I'm sorry,
@KariannNor, you've just lost me. I think your hand-wringing is over the top here, and you have now stepped past the point where any useful outrage is going to be generated to change other's behaviours. Not that I expect that most people here who read your post are likely to need their behaviour changed in this regard.
I cannot tell what is on top of the can, and I'm not sure that knowing would make much difference. Your initial suggestion that it is disgusting I can understand. And it is disrespectful of the environment and one's fellow walkers and locals to litter in this way. But a concrete majone is not some ancient stone. It is a block of concrete, occasionally with the metal markers left intact, some installed just a few years ago, by the Xunta in Galicia. It deserves respect, not as some sacred object, but for the practical waymarking of a camino route that informs all of us who walk past it that we are on the path, and where we should go next.
I think you can expect any argument based on attaching any more significance than that to be ridiculed, which will completely detract from any useful reminder that anyone might need that littering, whether it be discarded food and drink containers or our own excreta, is to be avoided personally, and discouraged in others.
Note that a post suggesting that a majone is an ancient stone marker has been removed. I will edit this post again in due course, but I do think that anything that distracts from the underlying message is unhelpful.

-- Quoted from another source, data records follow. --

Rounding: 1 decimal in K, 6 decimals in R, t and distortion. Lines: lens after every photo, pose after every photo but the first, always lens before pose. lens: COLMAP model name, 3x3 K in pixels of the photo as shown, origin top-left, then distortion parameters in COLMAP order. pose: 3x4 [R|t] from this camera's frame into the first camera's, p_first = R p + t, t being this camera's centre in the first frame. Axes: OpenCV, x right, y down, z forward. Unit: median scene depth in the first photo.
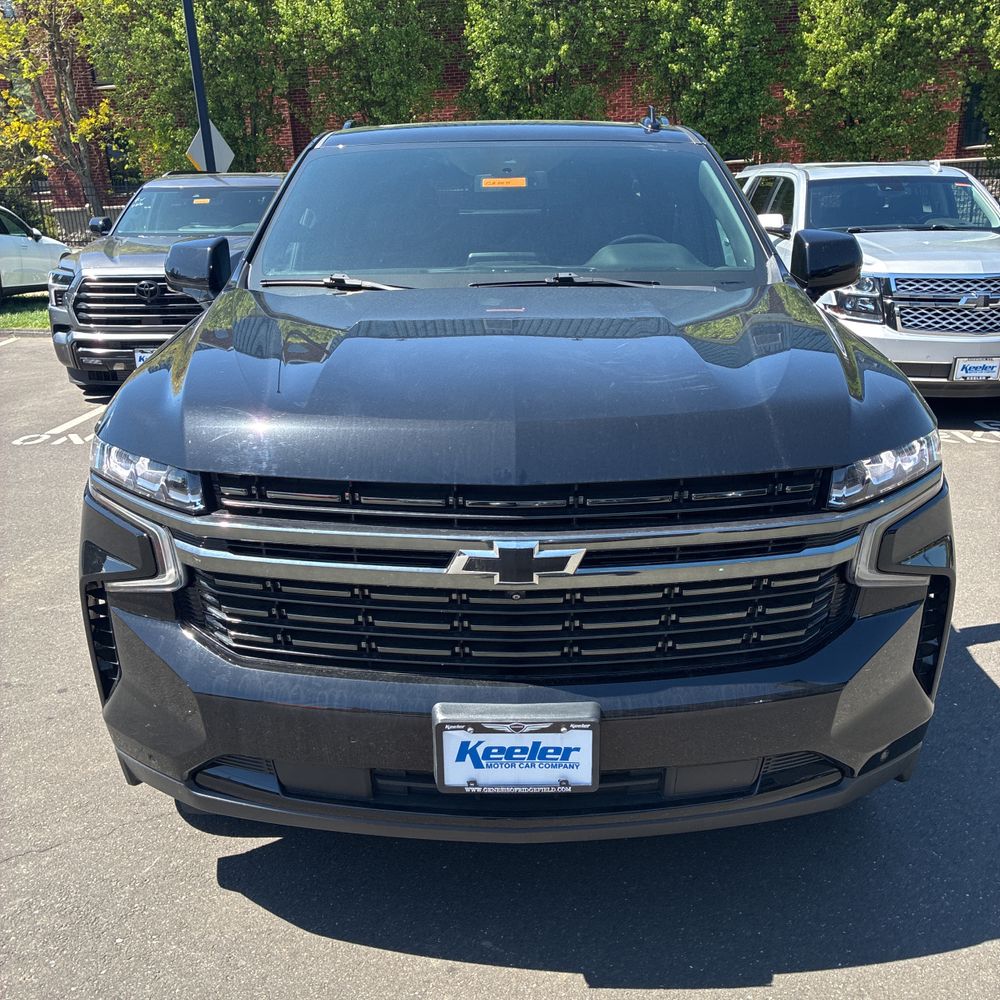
lens RADIAL K [[1027.8, 0, 497.5], [0, 1027.8, 495.7], [0, 0, 1]] dist [0.046247, -0.070421]
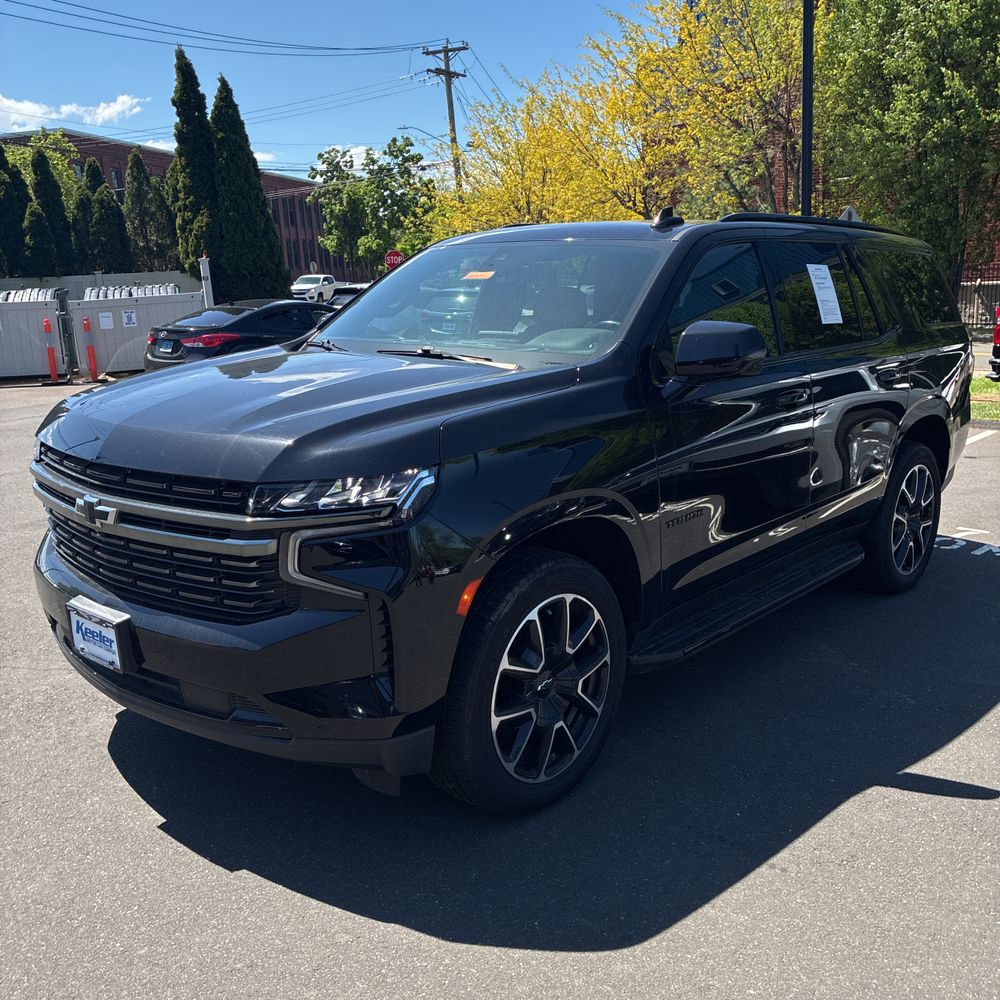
lens RADIAL K [[1027.8, 0, 497.5], [0, 1027.8, 495.7], [0, 0, 1]] dist [0.046247, -0.070421]
pose [[0.758110, 0.140425, -0.636828, 0.344774], [-0.188457, 0.982050, -0.007799, -0.014643], [0.624302, 0.125927, 0.770967, 0.034518]]
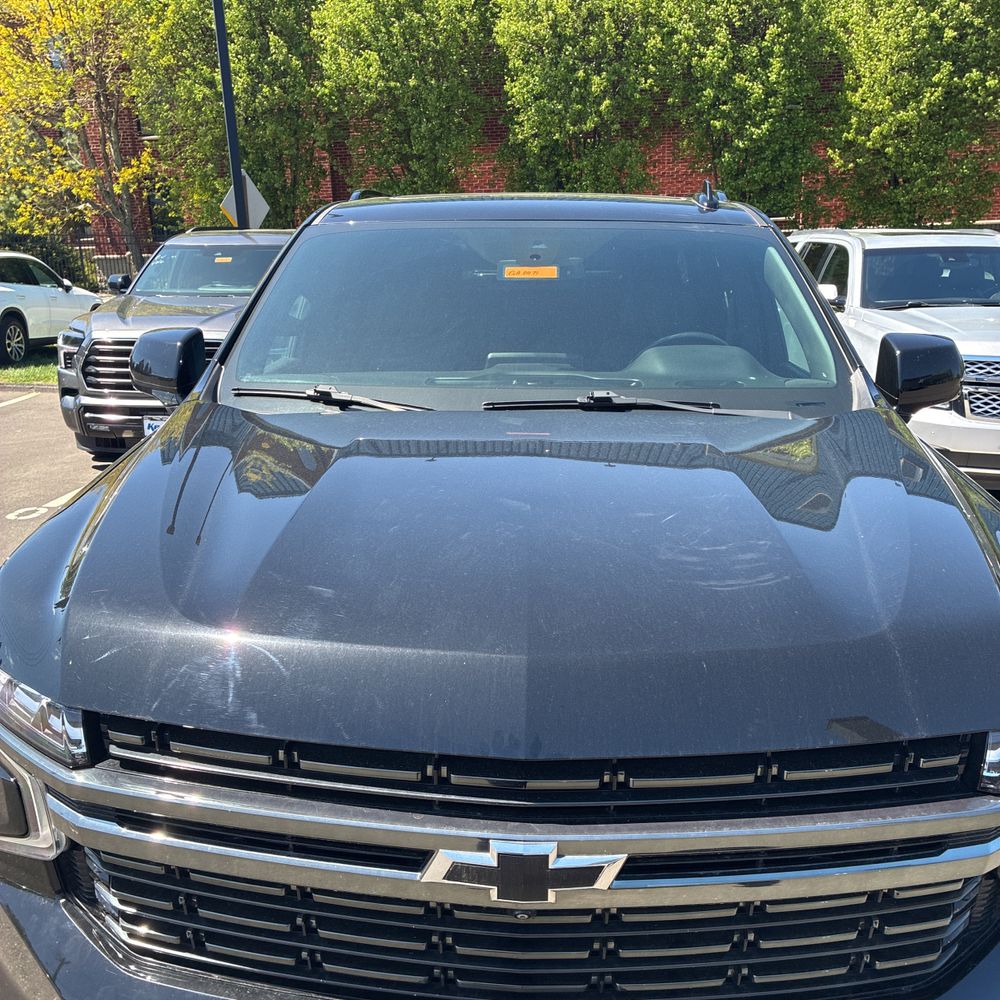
lens RADIAL K [[1019.0, 0, 499.1], [0, 1019.0, 512.7], [0, 0, 1]] dist [0.053102, -0.101539]
pose [[0.999289, 0.022875, -0.029962, 0.003920], [-0.023687, 0.999354, -0.027013, -0.034784], [0.029325, 0.027704, 0.999186, 0.072324]]
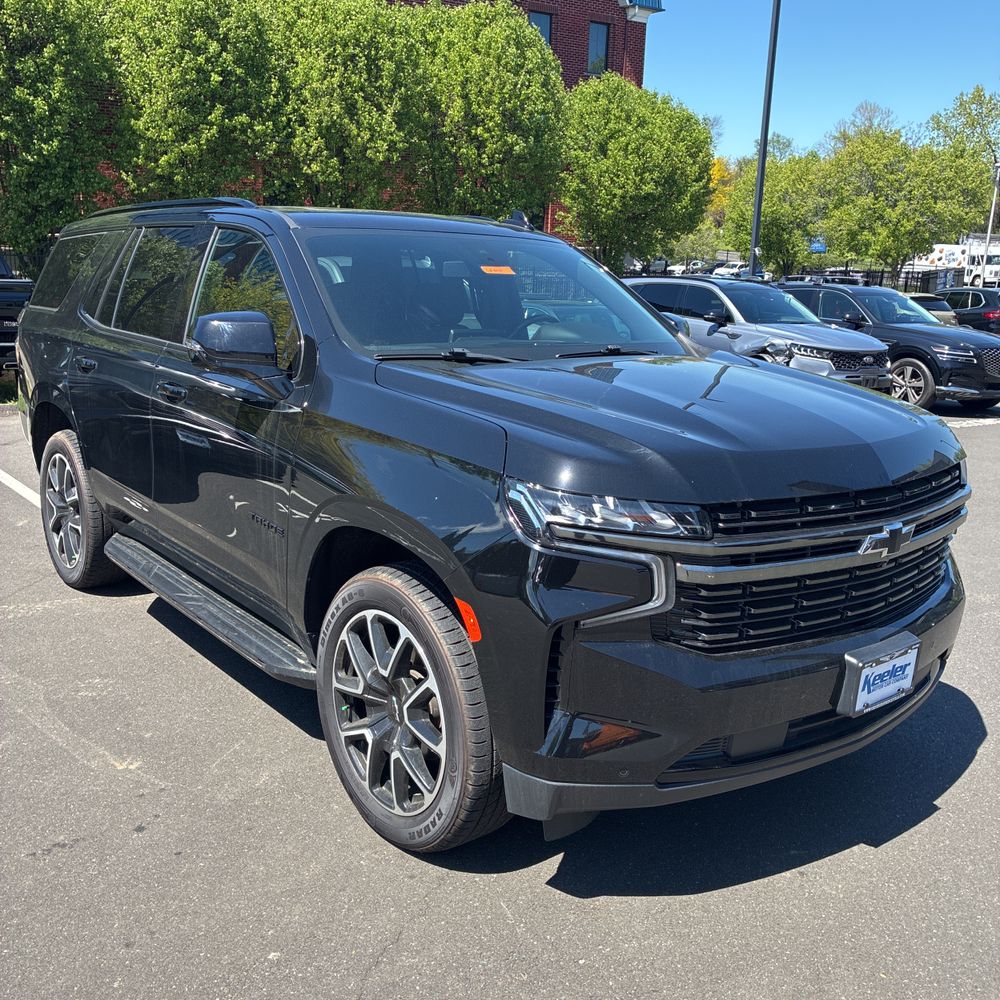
lens RADIAL K [[1028.1, 0, 515.5], [0, 1028.1, 462.2], [0, 0, 1]] dist [0.014219, 0.005878]
pose [[0.764493, -0.076158, 0.640117, -0.300095], [0.140625, 0.988784, -0.050309, -0.010187], [-0.629106, 0.128477, 0.766628, 0.045478]]
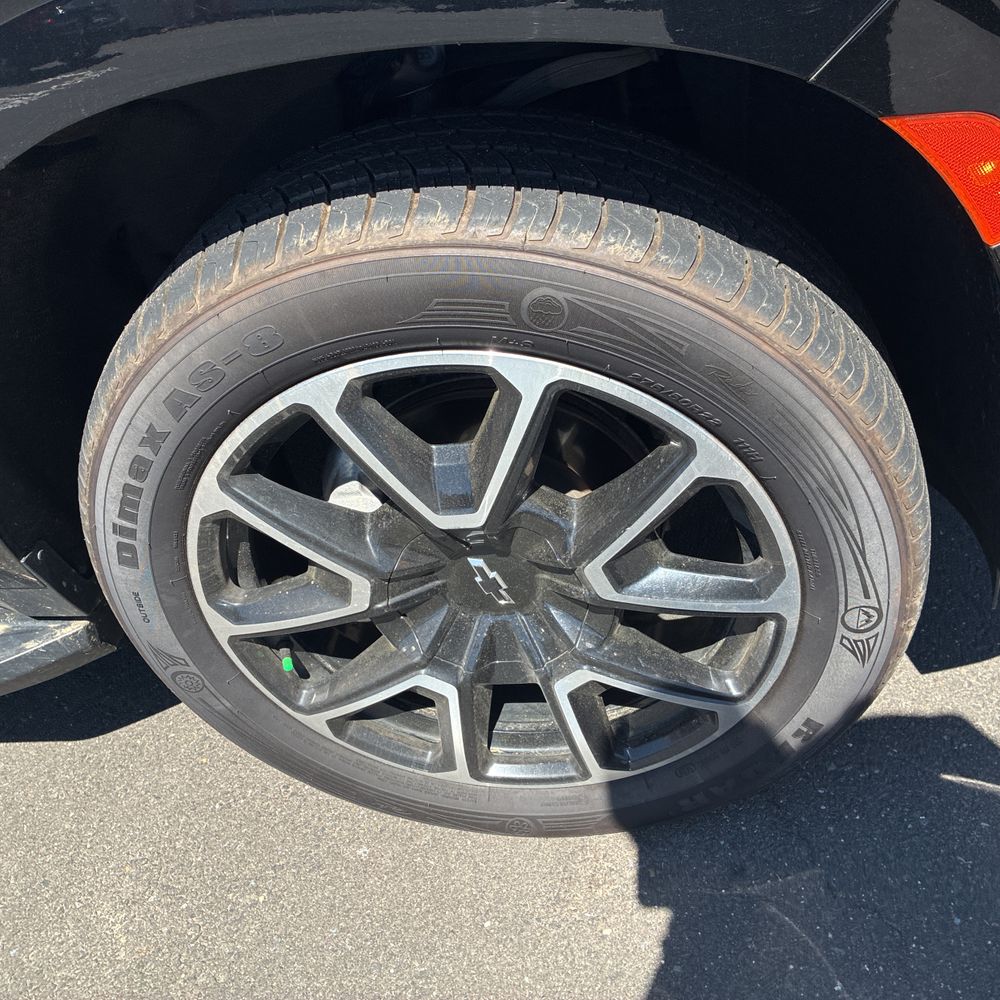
lens RADIAL K [[1025.1, 0, 513.0], [0, 1025.1, 488.0], [0, 0, 1]] dist [0.019233, -0.009413]
pose [[0.108050, -0.632926, 0.766635, -0.196716], [0.454669, 0.717236, 0.528061, -0.021762], [-0.884082, 0.291508, 0.365270, 0.307107]]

I am also sure that there are many, if not all, of us, who see useful practices in our own countries that have made some, if not substantial, differences to the amount of litter in our built and natural environments. Maintaining the personal disciplines associated with these - leave no trace, packing out our trash, minimising our use of plastics, etc, etc, is a good thing, and it should be encouraged. We don't need a change in Spanish law to do that.